# Connect Mac to a Plasma Screen



## RichardFinlay (Apr 9, 2006)

I have a 42" Samsung Plasma TV and a PowerMac G5.  I also have the DVI connection to connect the both of them together so I can get the image on my computer screen onto the TV.  Yet I've tried everything so far and have come up short.  I've clicked Display Settings and tried tuning the TV (a little bit) but I still can't get the image up on the TV screen.  Can anyone help?  Thanks.

1.8 Ghz PowerPC G5

512 MB DDR SDRAM

  Machine Name:	Power Mac G5
  Machine Model:	PowerMac7,2
  CPU Type:	PowerPC 970  (2.2)
  Number Of CPUs:	1
  CPU Speed:	1.8 GHz
  L2 Cache (per CPU):	512 KB
  Memory:	512 MB
  Bus Speed:	900 MHz
  Boot ROM Version:	5.1.5f2


----------



## sirstaunch (Apr 9, 2006)

Is the DVI connection have both RCA and the round SOUT?
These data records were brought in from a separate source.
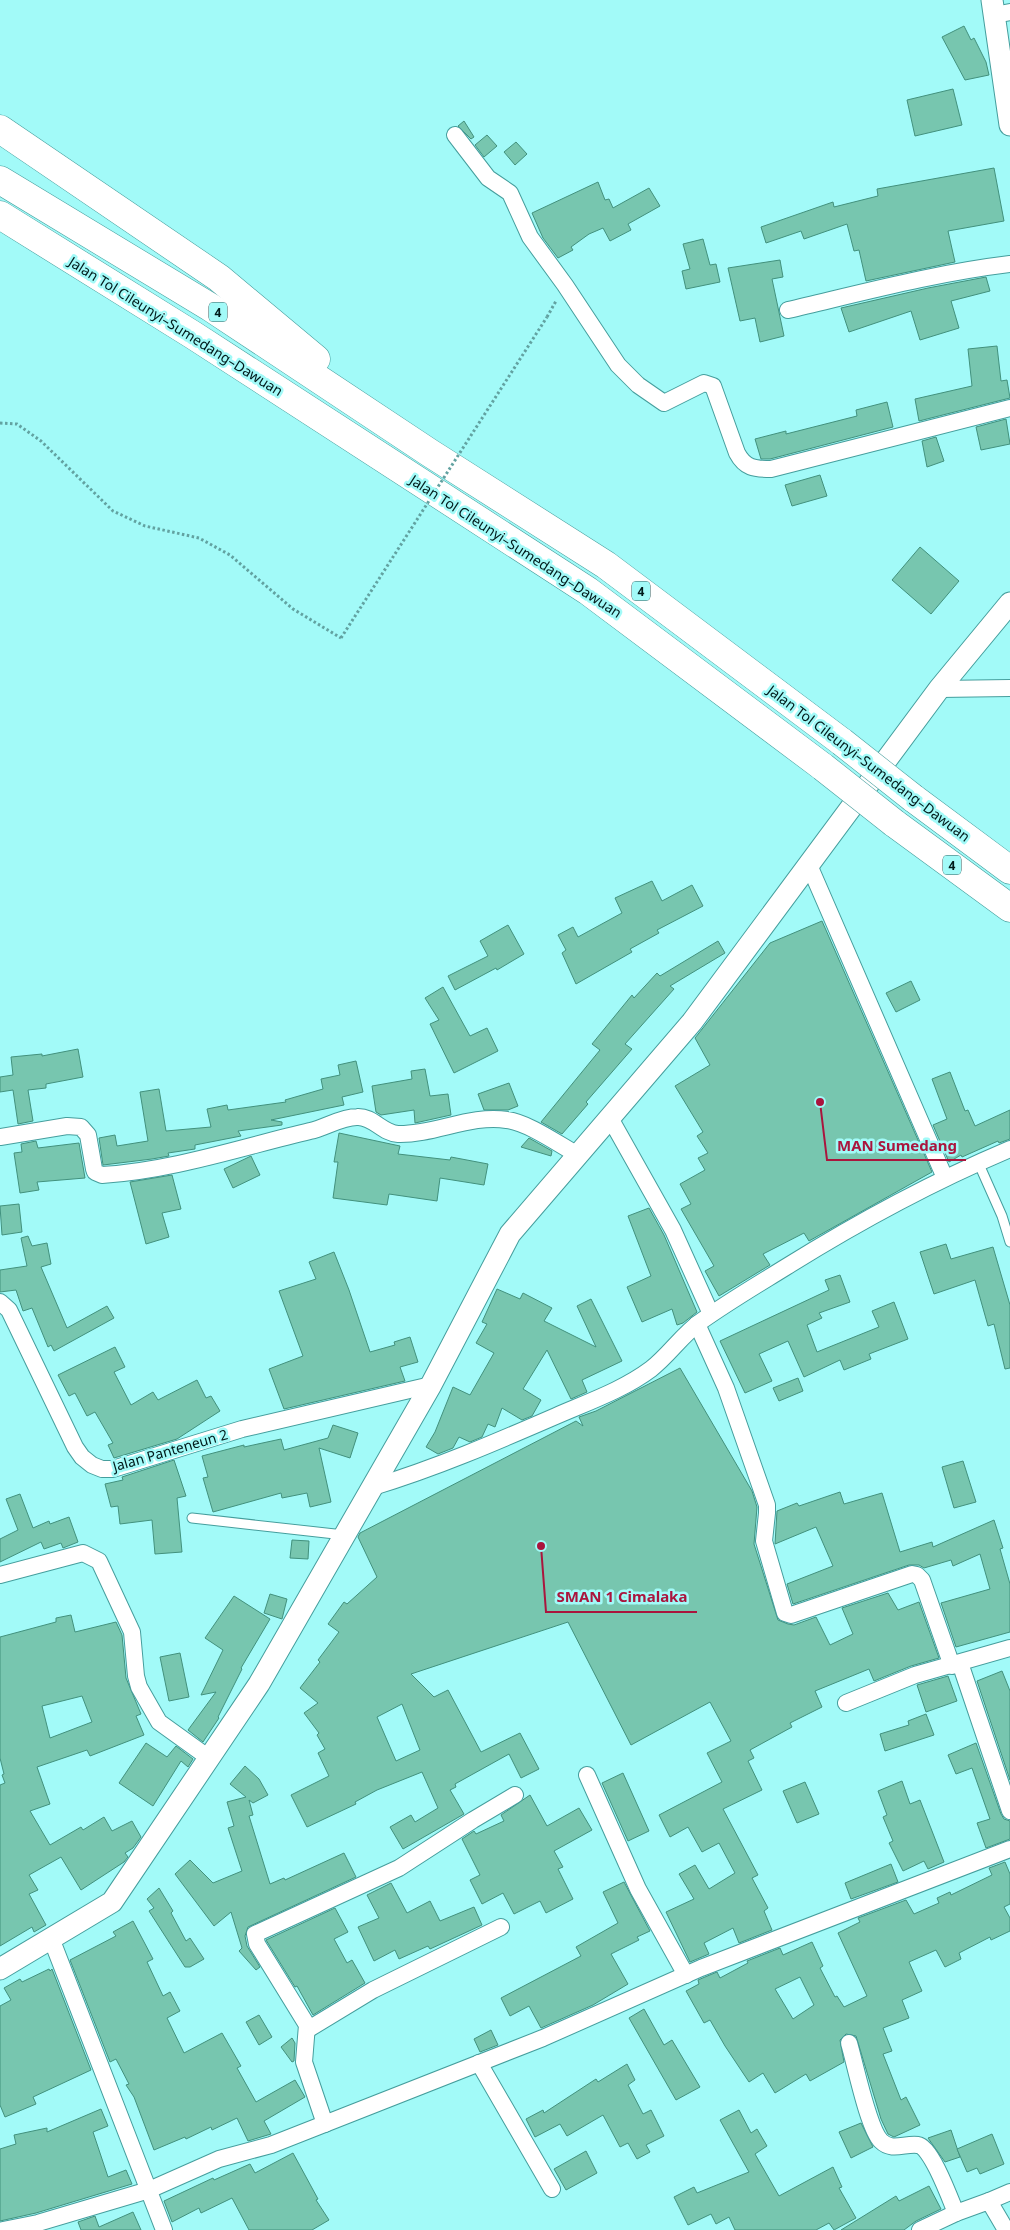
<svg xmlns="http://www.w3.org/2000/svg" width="1010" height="2230" viewBox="0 0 1010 2230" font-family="'Noto Sans',sans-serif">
<rect width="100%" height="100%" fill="#a2faf8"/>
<g fill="#77c6af" stroke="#42917d" fill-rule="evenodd">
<path d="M964,26L971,40L974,38L986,62L989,75L965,80L942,37Z"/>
<path d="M953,89L962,125L915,136L907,100Z"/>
<path d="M464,121L474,137L471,139L458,126Z"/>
<path d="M487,135L497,146L484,157L475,145Z"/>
<path d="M516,142L527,154L515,165L504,152Z"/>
<path d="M994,168L1004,221L948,231L955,262L866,281L859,250L854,251L847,224L804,239L801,231L766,243L761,227L833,202L834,207L878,196L877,189Z"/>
<path d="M598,182L605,200L609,199L613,208L649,188L660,206L628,224L631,230L610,241L603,228L589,234L571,247L573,250L558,258L543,238L532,213Z"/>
<path d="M703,239L710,265L716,264L720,282L686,289L682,271L690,269L683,244Z"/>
<path d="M780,260L783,277L772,279L784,336L760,342L755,318L740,321L728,268Z"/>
<path d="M986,277L990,291L951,301L959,328L920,340L911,311L849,332L841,308L928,288Z"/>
<path d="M997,346L1001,381L1007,380L1010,398L919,421L915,399L972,386L968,349Z"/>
<path d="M887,402L893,427L770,459H761L755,439L786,431V434L857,416L856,410Z"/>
<path d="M1006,419L1010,444L981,450L976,427Z"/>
<path d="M936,437L944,461L927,467L922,441Z"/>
<path d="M820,475L827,496L792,506L785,485Z"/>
<path d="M920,547L959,581L931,614L892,580Z"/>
<path d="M652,881L662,901L692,885L703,906L657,930L659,933L630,949L632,952L576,984L562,953L566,950L558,935L573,927L578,937L622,913L615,898Z"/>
<path d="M822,921L932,1172L809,1241L804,1233L763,1254L770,1265L719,1296L705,1271L714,1266L681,1209L691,1204L680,1184L705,1170L698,1158L708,1153L697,1136L703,1132L675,1086L710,1065L695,1038L770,943Z"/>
<path d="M508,925L524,954L497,970L496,968L455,990L448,976L488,956L480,941Z"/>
<path d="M718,941L725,953L670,986L674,989L625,1044L632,1049L586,1102L588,1104L562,1134L541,1122L600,1050L592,1044L632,995L634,998L657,973L660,976Z"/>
<path d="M911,981L920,1000L896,1012L886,993Z"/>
<path d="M443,987L470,1036L487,1028L498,1051L454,1073L430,1024L439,1020L425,998Z"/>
<path d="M78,1049L83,1077L46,1084V1088L28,1090L33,1121L18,1124L13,1090L0,1092V1077L13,1075L11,1057L42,1054V1056Z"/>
<path d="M356,1061L363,1092L342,1097L344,1105L271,1120L282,1122V1125L238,1131L241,1136L195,1145V1149L168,1153L169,1156L152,1159L103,1165L99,1138L115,1135L117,1146L148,1141L140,1092L159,1089L166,1131L211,1127L207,1109L227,1105L228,1110L286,1102L285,1100L323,1089L321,1079L340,1075L338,1065Z"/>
<path d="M425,1069L430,1096L448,1094L451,1115L415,1123L414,1110L381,1115L376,1112L372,1086L412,1079L411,1071Z"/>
<path d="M950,1072L965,1111L968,1110L975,1126L1010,1110V1139L999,1143L998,1141L962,1157L961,1155L949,1162L933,1125L947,1119L932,1079Z"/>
<path d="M509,1083L518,1106L508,1110H484L478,1094Z"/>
<path d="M339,1133L400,1146L398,1154L450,1160L451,1157L488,1164L484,1185L440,1178L437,1201L389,1194L387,1205L333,1198L338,1162H334Z"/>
<path d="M529,1138L552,1151L551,1156L521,1147Z"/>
<path d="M36,1141L38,1148L79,1143L85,1178L37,1182L39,1190L20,1193L14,1153L22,1152L21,1144Z"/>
<path d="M251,1156L260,1175L233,1188L224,1169Z"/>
<path d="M172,1175L181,1209L162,1213L169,1237L146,1244L130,1182Z"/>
<path d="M19,1204L22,1232L2,1235L0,1206Z"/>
<path d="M649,1208L664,1235L697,1312L683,1323L677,1325L672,1309L642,1322L627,1287L651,1276L628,1216Z"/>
<path d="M28,1236L32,1246L47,1243L51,1264L41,1267L67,1328L107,1306L114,1318L54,1351L51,1345L48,1347L32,1308L23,1311L16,1290L0,1292V1270L27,1266L21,1238Z"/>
<path d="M946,1244L951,1259L993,1247L1010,1305V1368L1005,1369L994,1324L988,1326L975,1280L934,1294L920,1252Z"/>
<path d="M334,1252L349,1290L370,1352L395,1345L394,1342L410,1337L418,1362L400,1367L405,1381L284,1409L269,1369L303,1356L279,1291L316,1279L309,1262Z"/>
<path d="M840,1275L850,1302L819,1313L822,1318L807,1325L817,1352L879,1327L872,1311L894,1302L908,1339L869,1354L871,1359L844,1370L840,1360L804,1377L788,1341L759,1354L772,1381L745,1393L720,1341L829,1290L825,1280Z"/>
<path d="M497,1289L520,1299L523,1293L552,1308L544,1321L596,1347L577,1306L591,1299L622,1361L582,1380L587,1392L571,1399L547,1350L523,1389L541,1400L532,1416L522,1420L502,1408L495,1427L488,1424L482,1437L470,1442L459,1437L453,1448L438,1454L426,1447L435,1432L453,1387L470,1395L494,1353L476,1343L487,1324L482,1322Z"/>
<path d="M115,1347L125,1367L114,1372L131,1405L153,1392L158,1400L197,1380L206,1398L211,1396L220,1411L177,1439L114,1458L108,1445L113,1443L95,1412L87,1416L75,1393L69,1396L58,1375Z"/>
<path d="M680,1368L752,1491L757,1507L754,1544L778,1620L788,1624L794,1625L816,1617L830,1645L853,1634L842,1608L888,1593L898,1610L919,1602L939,1658L911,1666L874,1681L869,1669L815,1691L822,1707L790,1723L792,1727L750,1750L754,1758L748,1761L762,1790L723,1809L758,1875L752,1878L768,1908L764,1911L772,1930L739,1943L733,1928L704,1943L709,1954L690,1962L666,1912L694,1899L679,1874L695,1865L709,1889L735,1873L719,1843L702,1852L688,1827L670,1837L659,1815L722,1782L707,1753L731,1741L710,1702L631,1745L568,1622L411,1674L434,1697L448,1690L481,1752L520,1733L539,1769L521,1778L509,1754L455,1784L456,1787L450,1790L464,1814L403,1849L390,1827L411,1815L415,1822L438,1808L422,1772L377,1790L355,1802L356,1804L307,1827L291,1795L329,1776L318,1753L325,1749L317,1735L319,1733L304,1713L318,1703L300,1688L320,1662L318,1660L339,1632L328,1624L344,1602L347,1604L377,1577L358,1537L360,1533L576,1421L583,1426L579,1417L596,1411ZM402,1704L420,1750L396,1761L377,1717Z"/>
<path d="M798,1378L803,1391L779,1401L773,1388Z"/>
<path d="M333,1425L358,1433L350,1458L319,1448L331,1502L310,1507L307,1493L282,1498L281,1493L213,1512L203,1478L208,1477L202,1456L244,1445V1447L281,1439L284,1450L328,1438Z"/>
<path d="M174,1460L186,1496L177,1498L182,1552L155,1554L152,1520L120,1524L118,1506L111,1507L105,1484L123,1480L122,1477Z"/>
<path d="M963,1461L976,1502L954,1508L942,1467Z"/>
<path d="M840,1492L844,1504L882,1493L900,1552L932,1542L933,1547L994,1520L1003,1548L1000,1549L1010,1584V1632L956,1647L941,1603L990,1589L980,1554L953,1566L951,1560L924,1568L919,1565H909L793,1604L787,1584L833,1566L816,1527L775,1544L777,1511L797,1503L799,1506Z"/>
<path d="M20,1494L33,1528L49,1521L50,1524L69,1517L78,1542L63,1548L61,1543L44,1549L41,1542L0,1562V1539L18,1530L6,1499Z"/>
<path d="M292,1540L309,1541L308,1559L290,1558Z"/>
<path d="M270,1594L287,1599L282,1619L264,1613Z"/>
<path d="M234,1596L270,1619L241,1668L242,1669L218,1717L219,1718L203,1742L188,1730L216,1692L201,1695L223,1650L205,1638Z"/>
<path d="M71,1615L75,1632L116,1622L122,1635L126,1678L141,1714L136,1716L144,1735L90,1756L87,1750L37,1767L50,1804L30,1811L50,1845L81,1827L83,1830L104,1817L112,1831L132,1821L141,1837L133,1848L125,1853L128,1857L124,1862L81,1890L61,1857L29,1875L38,1890L29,1894L46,1925L34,1932L32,1927L0,1946V1785L5,1783L2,1775L4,1774L0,1758V1637L56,1622V1618ZM82,1696L92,1722L50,1738L42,1706Z"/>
<path d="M180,1653L189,1697L169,1701L160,1657Z"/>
<path d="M1002,1671L1010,1691V1780L977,1681Z"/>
<path d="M948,1676L957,1701L926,1712L917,1685Z"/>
<path d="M926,1714L934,1735L885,1751L880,1734L909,1725L908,1721Z"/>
<path d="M146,1743L167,1757L176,1746L193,1759L188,1767L181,1761L153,1806L119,1783Z"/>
<path d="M976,1743L1001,1814L1004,1819L1010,1821V1839L986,1848L977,1823L990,1819L972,1768L956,1774L948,1755Z"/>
<path d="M245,1766L259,1779L268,1795L253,1803L249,1800L253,1815L249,1816L270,1884L284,1878L285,1880L344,1853L356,1877L248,1927L245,1936L247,1946L260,1967L256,1970L239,1951L242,1948L231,1912L214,1926L175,1874L190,1860L213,1883L242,1871L228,1828L234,1826L227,1802L246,1797L230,1784Z"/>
<path d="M623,1773L649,1831L628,1841L602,1783Z"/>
<path d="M902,1781L910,1804L920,1800L944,1862L928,1869L924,1861L903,1871L889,1843L893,1841L883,1817L887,1815L878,1791Z"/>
<path d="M805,1782L819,1814L797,1823L783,1791Z"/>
<path d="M530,1795L547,1826L579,1808L592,1830L554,1851L563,1867L558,1869L573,1899L546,1913L540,1901L514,1914L503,1893L482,1904L470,1880L480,1875L462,1839L474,1831L476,1834L504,1821L501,1815Z"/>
<path d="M1005,1862L1010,1874V1904L1004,1907L1010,1918V1931L991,1940L990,1937L959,1953L961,1959L945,1967L936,1950L909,1962L922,1991L902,2000L909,2018L883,2028L892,2051L883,2054L901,2100L906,2097L920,2125L894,2137L888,2134L881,2119L856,2036L846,2034L840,2040L844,2062L810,2081L806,2074L775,2093L763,2073L749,2082L725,2046L710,2020L704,2023L686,1991L699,1984L698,1980L705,1977L717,1972L720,1978L748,1963L747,1961L780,1948L783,1955L812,1942L823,1966L820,1968L835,1997L837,1996L844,2007L867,1996L838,1933L860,1922L858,1918L906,1900L914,1914L939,1903L937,1898L950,1892L951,1895L992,1875L989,1868ZM800,1977L814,2005L793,2019L775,1989Z"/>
<path d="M891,1864L898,1882L851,1899L845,1883Z"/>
<path d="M624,1882L650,1931L637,1937L639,1940L611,1954L628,1984L593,2005L541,2028L529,2006L510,2016L501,1998L581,1956L576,1947L618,1923L603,1892Z"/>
<path d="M391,1883L407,1913L430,1901L440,1921L474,1907L482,1925L430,1949L428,1946L399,1959L395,1950L374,1961L358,1927L379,1918L367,1895Z"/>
<path d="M159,1888L173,1911L171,1913L186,1941L190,1938L204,1959L190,1967H185L149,1911L154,1908L147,1899Z"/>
<path d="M335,1908L348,1932L334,1939L347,1963L352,1960L365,1983L313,2015L297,1986L295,1987L266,1940Z"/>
<path d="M133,1921L153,1959L147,1962L163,1996L170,1992L180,2011L167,2018L184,2053L222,2033L241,2066L237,2068L256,2102L295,2080L305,2097L264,2121L271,2134L248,2141L237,2118L212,2130L211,2127L186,2139L185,2137L154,2150L134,2097L126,2085L129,2084L116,2059L110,2062L70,1960L116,1936L113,1932Z"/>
<path d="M49,1969L50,1971L52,1969L91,2070L33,2097L36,2104L5,2117L0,2105V2006L11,2000L4,1988L20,1979L22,1982Z"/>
<path d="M644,2009L664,2045L672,2040L700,2087L676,2100L629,2018Z"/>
<path d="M259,2015L272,2037L259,2045L246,2022Z"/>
<path d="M491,2030L498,2045L480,2052L474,2039Z"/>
<path d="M292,2038L295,2043L294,2061L292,2062L281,2047Z"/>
<path d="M627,2064L635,2080L628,2085L643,2114L651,2110L664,2136L646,2145L650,2152L637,2159L628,2143L620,2147L603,2115L567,2136L560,2124L535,2137L526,2119L543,2110L544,2113L596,2079L598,2082Z"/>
<path d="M101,2109L108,2126L93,2132L108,2177L126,2170L132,2184L36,2213L0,2221V2149L16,2144L14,2135L47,2128V2132Z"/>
<path d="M739,2110L751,2133L757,2129L767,2146L755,2154L779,2196L833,2167L842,2187L839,2188L856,2218L834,2230L829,2223L816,2230H735L729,2217L716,2224L711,2214L688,2225L674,2197L694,2187L697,2193L749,2172L720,2120Z"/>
<path d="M861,2123L873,2147L851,2158L839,2132Z"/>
<path d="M951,2130L960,2157L945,2162L928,2138Z"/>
<path d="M992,2134L1004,2164L980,2174L977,2168L967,2172L957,2149Z"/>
<path d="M586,2151L597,2173L566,2190L554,2169Z"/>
<path d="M293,2153L318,2199L316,2200L329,2220L312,2230H249L232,2198L201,2213L199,2208L172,2222L164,2201L213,2178L214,2180L250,2164L255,2173Z"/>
<path d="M929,2186L941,2209L916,2221L904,2230H841L896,2196L899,2201Z"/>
<path d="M133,2212L141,2230H81L78,2222L95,2216L99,2227Z"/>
</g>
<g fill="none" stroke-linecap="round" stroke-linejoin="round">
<g stroke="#459e9d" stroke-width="11">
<g id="service">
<path d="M978,1162L1002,1216L1010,1242"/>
<path d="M192,1518L344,1535"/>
</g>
</g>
<g stroke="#459e9d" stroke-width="18">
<g id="minor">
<path d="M994,15L1010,12"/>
<path d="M455,135L488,178L510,193L530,237L565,285L618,365L638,385L664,403L704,383L713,386L737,453C745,468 754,469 771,469L1010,408"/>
<path d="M788,310C861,293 935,273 1010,264"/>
<path d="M939,689L1010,688"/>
<path d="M809,865L945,1178"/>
<path d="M610,1118L673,1230L711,1314"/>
<path d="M0,1137L67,1126L81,1127L88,1135L94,1169L95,1172L102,1175C171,1171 242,1147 310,1131C325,1128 341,1117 357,1117C373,1116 382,1133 398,1134C434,1135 471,1114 507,1120C529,1123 558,1144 578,1155"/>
<path d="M0,1302L9,1310L75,1447L82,1457L92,1465L102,1469H113L242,1429L431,1385"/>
<path d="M697,1324L726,1388L767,1505V1513L764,1541L785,1613L791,1615L912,1574L917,1575L922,1580L952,1666"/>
<path d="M373,1487C436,1468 496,1442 556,1416C588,1402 623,1390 651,1369C669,1355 682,1335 700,1322C728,1302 757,1285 786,1267C858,1222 932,1182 1010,1149"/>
<path d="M0,1575L83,1553L99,1561L132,1632L136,1676L139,1687L159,1722L209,1758"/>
<path d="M960,1663L1010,1811"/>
<path d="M846,1703L915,1675L1010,1648"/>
<path d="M587,1775L638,1889L686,1975"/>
<path d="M51,1938L164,2230"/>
<path d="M307,2030L373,1990L501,1927"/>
<path d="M849,2043C855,2063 868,2128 881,2141C892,2152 905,2143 918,2145C931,2146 951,2201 956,2213"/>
<path d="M479,2063L552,2189"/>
<path d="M325,2124L304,2062L307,2025L257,1944L255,1934L399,1868L473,1820L515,1795"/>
<path d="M989,2201L1010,2192"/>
<path d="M3,2230L38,2223L149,2190L219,2159L271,2145L543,2038L701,1968L1010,1849"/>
<path d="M920,2230L956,2213L989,2201L1006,2230"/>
</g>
</g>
<g stroke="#459e9d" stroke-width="23">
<g id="tertiary">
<path d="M992,0L1010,125"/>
<path d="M0,1969L112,1902L259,1684L431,1385L510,1234L692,1022L939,689L1010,603"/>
</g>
</g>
<g stroke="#459e9d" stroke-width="29">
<g id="motorway">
<path d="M0,129L219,278L316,359"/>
<path d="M0,180L210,307L430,453L606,565L842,742"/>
<path d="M0,215L193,335L588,591L823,767"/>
<path d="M913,798L1010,870"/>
<path d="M894,823L1010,908"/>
</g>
</g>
<g stroke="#62a2a1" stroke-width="3" stroke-dasharray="2.5 2.5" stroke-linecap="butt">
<path d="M547,317L556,301"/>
<path d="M0,423L17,424L41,441L113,511L145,526L199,538L230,555L293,609L341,638"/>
</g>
<use href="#service" stroke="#fff" stroke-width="9"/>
<use href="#minor" stroke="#fff" stroke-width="16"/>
<use href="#tertiary" stroke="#fff" stroke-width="21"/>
<use href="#motorway" stroke="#fff" stroke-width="28"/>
<g stroke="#459e9d" stroke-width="29" stroke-linecap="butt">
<g id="motorway-bridge">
<path d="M842,742L913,798"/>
<path d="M823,767L894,823"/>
</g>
</g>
<path stroke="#62a2a1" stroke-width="3" stroke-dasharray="2.5 2.5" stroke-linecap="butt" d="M341,638L547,317"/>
<use href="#motorway-bridge" stroke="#fff" stroke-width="28"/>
</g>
<g text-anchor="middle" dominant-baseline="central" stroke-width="5" stroke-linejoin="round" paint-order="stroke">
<g fill="#a2faf8" stroke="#315d5d" stroke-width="1">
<rect x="209" y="302.5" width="18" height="19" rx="4"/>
<rect x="632" y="581.5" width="18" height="19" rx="4"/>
<rect x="943" y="855.5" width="18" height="19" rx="4"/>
</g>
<g font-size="12" font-weight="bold" fill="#001a1a">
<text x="218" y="312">4</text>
<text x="641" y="591">4</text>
<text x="952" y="865">4</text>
</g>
<g font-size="14" fill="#001a1a" stroke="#a2faf8">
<text transform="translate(176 326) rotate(32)">Jalan Tol Cileunyi–Sumedang–Dawuan</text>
<text transform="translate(516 546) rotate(33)">Jalan Tol Cileunyi–Sumedang–Dawuan</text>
<text transform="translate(869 763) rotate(37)">Jalan Tol Cileunyi–Sumedang–Dawuan</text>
<text transform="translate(170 1450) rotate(-16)">Jalan Panteneun 2</text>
</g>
</g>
<path fill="none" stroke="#aa153d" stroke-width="2" d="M820 1102L827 1160H966M541 1546L546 1612H697"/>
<g fill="#aa153d" stroke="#a2faf8" stroke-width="2">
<circle cx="820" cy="1102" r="5"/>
<circle cx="541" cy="1546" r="5"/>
</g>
<g font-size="15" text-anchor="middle" font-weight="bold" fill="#aa153d" stroke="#a2faf8" stroke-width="5" stroke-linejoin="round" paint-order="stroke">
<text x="897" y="1151">MAN Sumedang</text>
<text x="622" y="1602">SMAN 1 Cimalaka</text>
</g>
</svg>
I'd try the RCA connection and guessing the Plasma TV would probably have about half a dozen or more input menu's, go through all the menus on the TV, each time I'd stall at each menu for about 30 seconds and see if the Mac screen comes up on any


----------



## lbj (Apr 9, 2006)

Second the above. We have 8 different input options and it's a matter of trial and error.

But, beware hooking up a computer or gaming console to a plasma screen. Plasma's will experience image burn in so depending on what you plan on viewing, you may damage the picture. Even if you're confident that the main viewing will change often, be aware of the static portions (borders, dialog boxes, menus, etc). No, this won't happen overnight but just be careful.


----------



## bobw (Apr 10, 2006)

Please don't post questions in the HowTo forum.


----------



## RichardFinlay (Apr 10, 2006)

"Is the DVI connection have both RCA and the round SOUT?"

What does SOUT mean?


----------



## sirstaunch (Apr 10, 2006)

S Video Out, the round plug with pin holes in it. Mine has both RCA plug and SVIDEO


----------



## simbalala (Apr 10, 2006)

There's a long post over at macoshints about connecting to an older HDTV

http://www.macosxhints.com/article.php?story=20060319073027371


----------